Num comunicado divulgado pelo Escritório das Nações Unidas para a Coordenação de Assuntos Humanitários (UNOCHA, sigla em inglês), entre Janeiro e Março, o UNICEF registou mais de 43 mil crianças com malnutrição, principalmente nas províncias do sul, Cunene, Huíla e Namibe.

Destas 43.578 crianças com malnutrição, o UNICEF detectou 2.500 com problemas severos de fome, tendo estas sido admitidas para tratamento alimentar de urgência.

Todavia, Segundo este documento do UNOCHA, divulgado no seu site oficial, a resposta das Nações Unidas, através das suas agências a trabalhar no terreno, está a enfrentar dificuldades acrescidas devido à falta de financiamento para a resposta humanitária que em Angola atinge os 72 por cento.

As três províncias do sul, Cunene, Huíla e Namibe são as que concentram as maiores inquietações das Nações Unidas e do Governo angolano por serem as mais afectadas pela prolongada seca, havendo, no entanto, um plano de resposta governamental para implementar até 2022 e que, entre outros investimentos, contempla a construção de barragens e condutores de água para transvases no valor de 200 milhões USD.

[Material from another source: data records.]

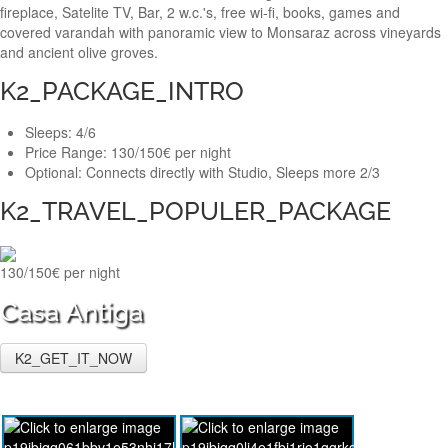
fireplace, Satelite TV, Bar, 2 w.c.'s, free wi-fi, books, games and
covered varandah with panoramic view to Monsaraz across vineyards
and ancient olive groves.
K2_PACKAGE_INTRO
Sleeps:
4/6
Price Range:
130/150€ per night
Optional:
Connects directly with Studio, Sleeps more 2/3
K2_TRAVEL_POPULER_PACKAGE
130/150€ per night
Casa Antiga
K2_GET_IT_NOW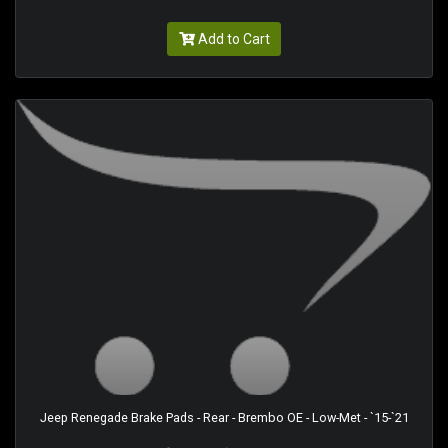
Add to Cart
Jeep Renegade Brake Pads - Rear - Brembo OE - Low-Met - `15-`21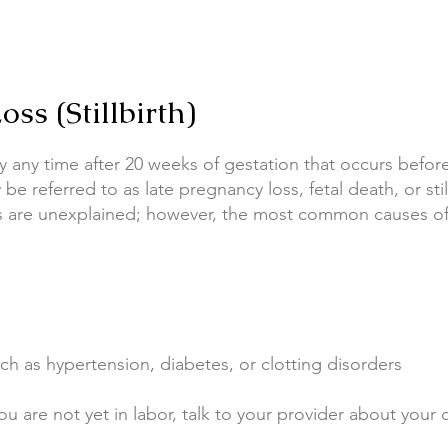
ss (Stillbirth)
aby any time after 20 weeks of gestation that occurs befor
 be referred to as late pregnancy loss, fetal death, or stil
ths are unexplained; however, the most common causes of s
ch as hypertension, diabetes, or clotting disorders
ou are not yet in labor, talk to your provider about your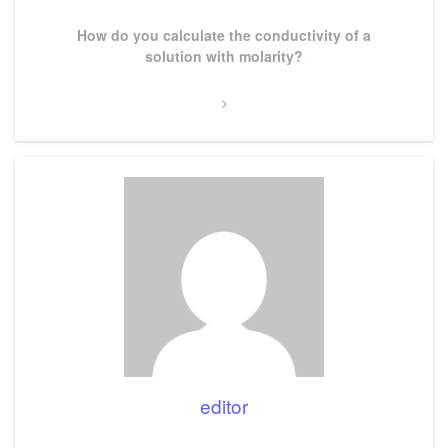
Next
How do you calculate the conductivity of a
Post
solution with molarity?
editor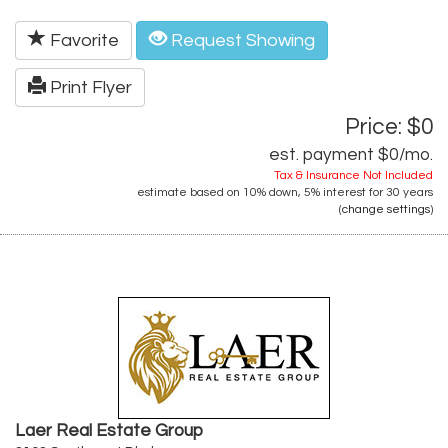
Favorite
Request Showing
Print Flyer
Price: $0
est. payment
$0
/mo.
Tax & Insurance Not Included
estimate based on
10%
down,
5%
interest for
30 years
(
change settings
)
Laer Real Estate Group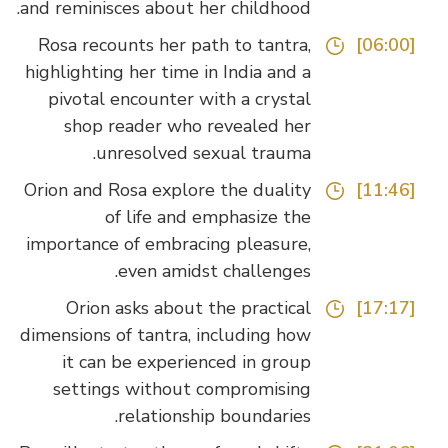
and reminisces about her childhood.
Rosa recounts her path to tantra,
[06:00]
highlighting her time in India and a
pivotal encounter with a crystal
shop reader who revealed her
unresolved sexual trauma.
Orion and Rosa explore the duality
[11:46]
of life and emphasize the
importance of embracing pleasure,
even amidst challenges.
Orion asks about the practical
[17:17]
dimensions of tantra, including how
it can be experienced in group
settings without compromising
relationship boundaries.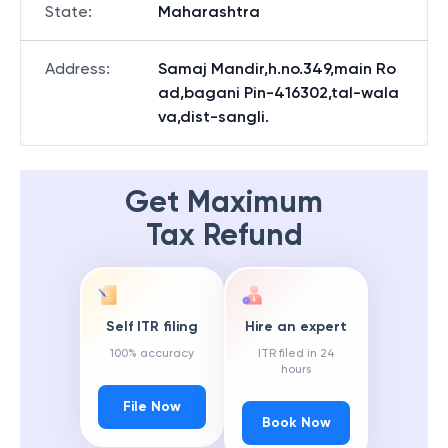
State
:
Maharashtra
Address
:
Samaj Mandir,h.no.349,main Ro
ad,bagani Pin-416302,tal-wala
va,dist-sangli.
Get Maximum
Tax Refund
Self ITR filing
Hire an expert
100% accuracy
ITR filed in 24
hours
File Now
Book Now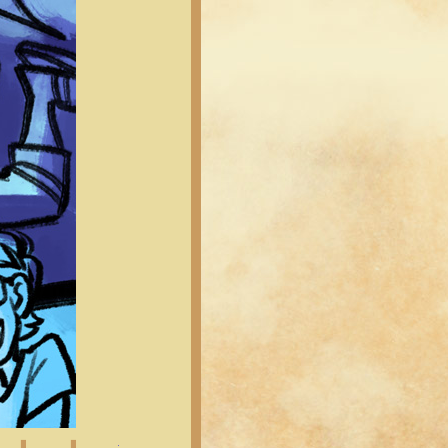
Latest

Actualmente em situação de emergência, declaração feita em Janeiro pelo Presidente João Lourenço, estas três províncias observam no presente um agravamento das já muito complicadas situações, segundo o mesmo relatório, por causa da persistente seca.

De acordo com o UNOCHA, o número de pessoas a carecer de ajuda de emergência passou, em Janeiro, de 250 mil para mais de 857 mil, com um sublinhado feito para a perspectiva negativa sobre a situação destas pessoas em clara deterioração.

No total, o UNOCHA estima que estejam em situação precária em matéria de alimentação mais de 2,3 milhões de pessoas, das quais 491 mil são crianças com menos de 5 anos.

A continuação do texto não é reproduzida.